Around 250 of the largest US corporations are expected to either hold cryptocurrencies or use blockchain-based financial instruments by the end of 2026, according to Ripple president Monica Long.
In a blog post published Monday, Long said the crypto and blockchain industry has spent the past several years building the “technical and regulatory groundwork” needed to drive mass adoption and bring the sector into the mainstream.
As part of a broader set of predictions covering areas such as stablecoins, crypto custody, and artificial intelligence, Long described blockchain as emerging as the “operating layer of modern finance” and said institutional adoption is poised to accelerate sharply by 2026.
“By the end of 2026, balance sheets will hold more than $1 trillion in digital assets, and roughly half of Fortune 500 companies will have formalized digital asset strategies,” she said.

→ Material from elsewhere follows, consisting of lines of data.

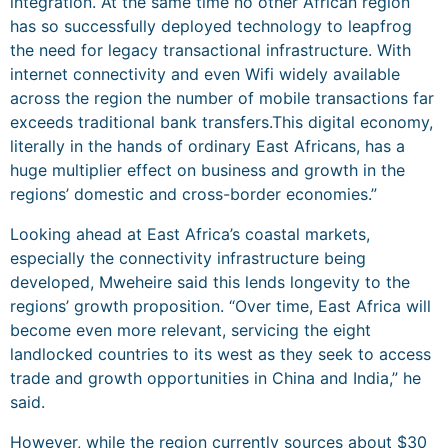
integration. At the same time no other African region
has so successfully deployed technology to leapfrog
the need for legacy transactional infrastructure. With
internet connectivity and even Wifi widely available
across the region the number of mobile transactions far
exceeds traditional bank transfers.This digital economy,
literally in the hands of ordinary East Africans, has a
huge multiplier effect on business and growth in the
regions’ domestic and cross-border economies.”
Looking ahead at East Africa’s coastal markets,
especially the connectivity infrastructure being
developed, Mweheire said this lends longevity to the
regions’ growth proposition. “Over time, East Africa will
become even more relevant, servicing the eight
landlocked countries to its west as they seek to access
trade and growth opportunities in China and India,” he
said.
However, while the region currently sources about $30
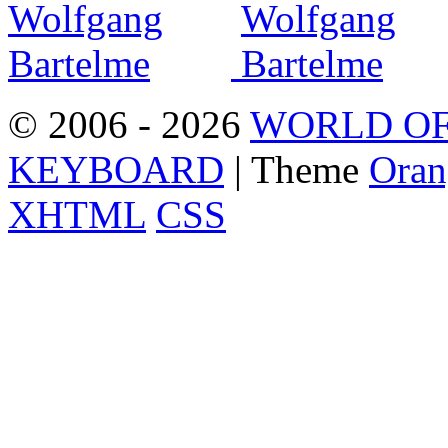
© 2006 - 2026
WORLD OF
KEYBOARD
| Theme
Oran
XHTML
CSS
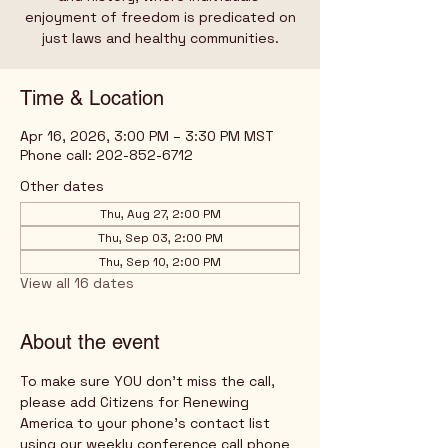
enjoyment of freedom is predicated on
just laws and healthy communities.
Time & Location
Apr 16, 2026, 3:00 PM – 3:30 PM MST
Phone call: 202-852-6712
Other dates
Thu, Aug 27, 2:00 PM
Thu, Sep 03, 2:00 PM
Thu, Sep 10, 2:00 PM
View all 16 dates
About the event
To make sure YOU don't miss the call, 
please add Citizens for Renewing 
America to your phone's contact list 
using our weekly conference call phone 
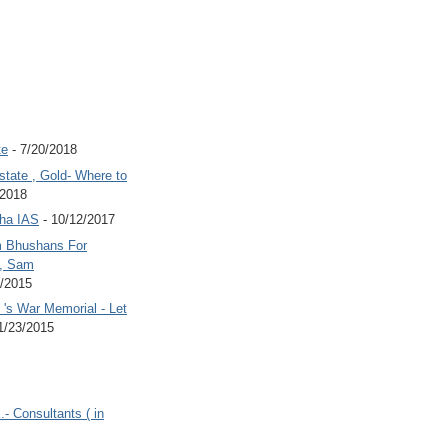
te
- 7/20/2018
state , Gold- Where to
/2018
Jha IAS
- 10/12/2017
 Bhushans For
 , Sam
6/2015
's War Memorial - Let
1/23/2015
.- Consultants ( in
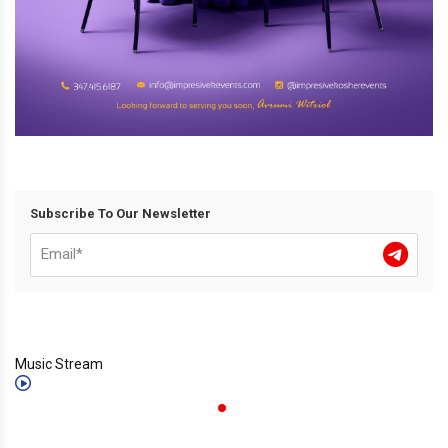
Subscribe To Our Newsletter
Music Stream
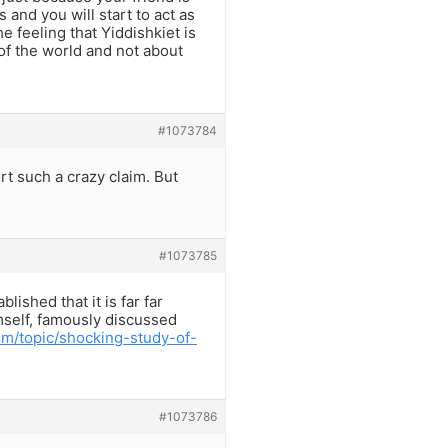
 and you will start to act as
e feeling that Yiddishkiet is
r of the world and not about
#1073784
rt such a crazy claim. But
#1073785
lished that it is far far
self, famously discussed
m/topic/shocking-study-of-
#1073786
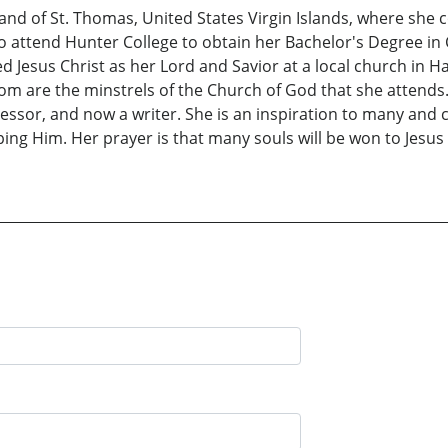
sland of St. Thomas, United States Virgin Islands, where she
to attend Hunter College to obtain her Bachelor's Degree in
d Jesus Christ as her Lord and Savior at a local church in
om are the minstrels of the Church of God that she attends.
essor, and now a writer. She is an inspiration to many and
ng Him. Her prayer is that many souls will be won to Jesus C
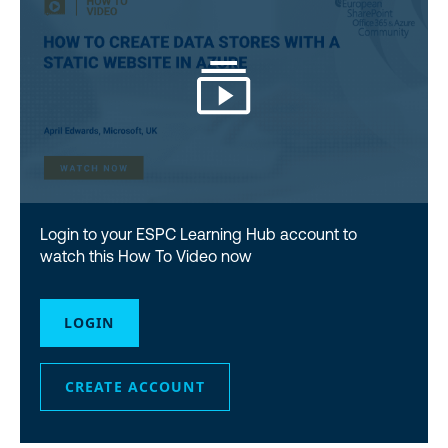
Login to your ESPC Learning Hub account to
watch this How To Video now
LOGIN
CREATE ACCOUNT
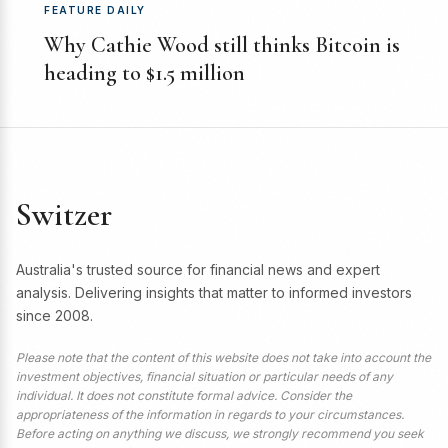
FEATURE DAILY
Why Cathie Wood still thinks Bitcoin is
heading to $1.5 million
Switzer
Australia's trusted source for financial news and expert
analysis. Delivering insights that matter to informed investors
since 2008.
Please note that the content of this website does not take into account the
investment objectives, financial situation or particular needs of any
individual. It does not constitute formal advice. Consider the
appropriateness of the information in regards to your circumstances.
Before acting on anything we discuss, we strongly recommend you seek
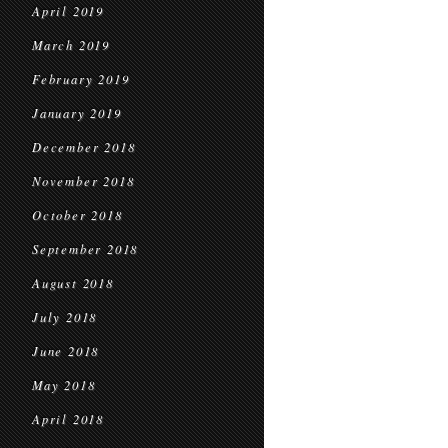
April 2019
March 2019
February 2019
January 2019
December 2018
November 2018
October 2018
September 2018
August 2018
July 2018
June 2018
May 2018
April 2018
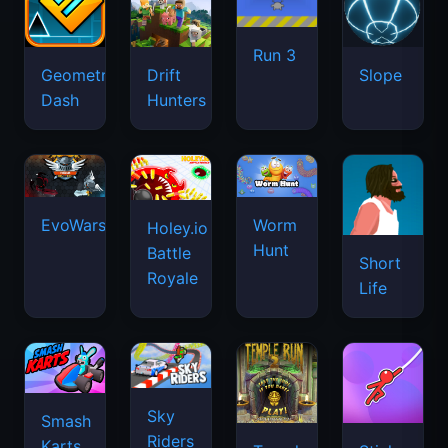
Run 3
Geometry
Drift
Slope
Dash
Hunters
EvoWars.io
Worm
Holey.io
Hunt
Battle
Short
Royale
Life
Sky
Smash
Riders
Karts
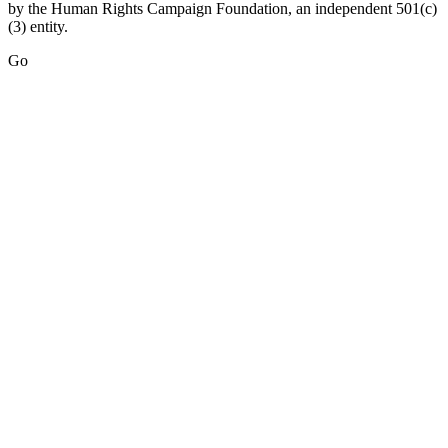
by the Human Rights Campaign Foundation, an independent 501(c)
(3) entity.
Go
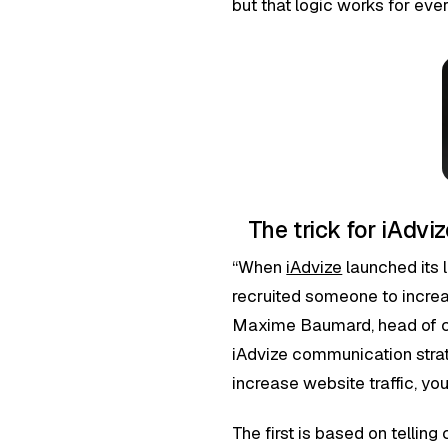
but that logic works for eve
The trick for iAdv
“When
iAdvize
launched its 
recruited someone to increas
Maxime Baumard, head of c
iAdvize communication strat
increase website traffic, yo
The first is based on tellin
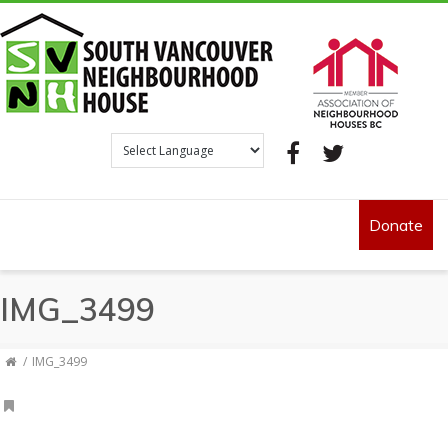
Facebook
Twitter
Donate
IMG_3499
IMG_3499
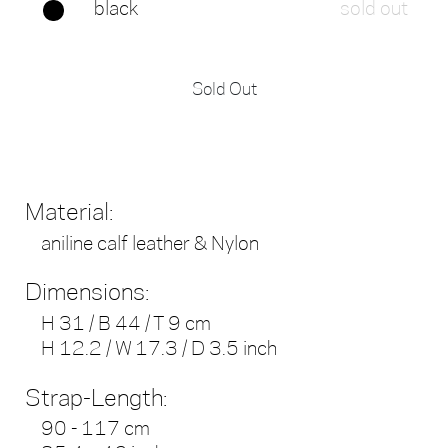
black
sold out
Sold Out
Material:
aniline calf leather & Nylon
Dimensions:
H 31 / B 44 / T 9 cm
H 12.2 / W 17.3 / D 3.5 inch
Strap-Length:
90 - 117 cm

“And not just crypto exposure, but active participation across tokenized assets, digital asset treasuries, stablecoins, onchain T-bills and programmable financial instruments.”

Long pointed to a Coinbase survey from mid-2025 showing that six out of 10 executives at Fortune 500 companies said their businesses were already working on blockchain projects.
She also noted that more public companies are adding Bitcoin to their balance sheets. While only a small number of Fortune 500 firms currently hold Bitcoin, GameStop is one example after buying 4,710 BTC in May 2025. Block Inc. and Tesla are also among the companies holding Bitcoin.
Long added that digital asset treasury (DAT) companies have grown quickly, increasing from just four in 2020 to more than 200 today, with nearly 100 launched in 2025 alone.
She made a strong prediction about stablecoins, saying they are likely to become a main tool for global payments in the coming years. This growth, she said, is being driven by clearer regulations, support from major payment companies like Visa and Mastercard, and the practical benefits of the technology.
“Within the next five years, stablecoins will be fully built into global payment systems—not as an alternative, but as the main system,” Long said.
Long also expects many banks, financial service providers, and crypto firms to start holding and managing crypto directly to move their blockchain plans forward.
She added that combining artificial intelligence with blockchain will significantly boost the industry and create new uses that were not possible before.
“Stablecoins and smart contracts will help companies manage cash, handle margin calls, and improve returns across onchain agreements in real time, without manual work,” she said.
She also stressed the importance of privacy, explaining that zero-knowledge proofs will allow AI systems to evaluate credit risk without sharing sensitive information. This could make lending easier and support wider use of digital assets in regulated markets.